**ASSIGNMENT**
Could you restate word for word every line from the one containing "always @(posedge clk" to the end of the records, and nothing else?

━━ DATA SECTION ━━

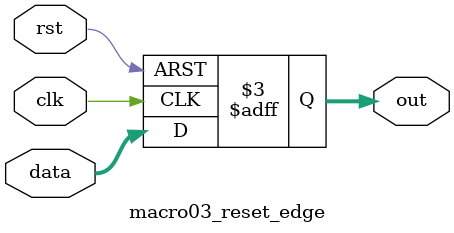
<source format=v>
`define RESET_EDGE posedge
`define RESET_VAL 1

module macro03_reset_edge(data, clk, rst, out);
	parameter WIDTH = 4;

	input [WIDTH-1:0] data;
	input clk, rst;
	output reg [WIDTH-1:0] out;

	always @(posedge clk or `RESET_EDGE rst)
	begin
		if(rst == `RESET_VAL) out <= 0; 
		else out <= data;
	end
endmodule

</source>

━━━

**RESPONSE AREA**
	always @(posedge clk or `RESET_EDGE rst)
	begin
		if(rst == `RESET_VAL) out <= 0; 
		else out <= data;
	end
endmodule

</source>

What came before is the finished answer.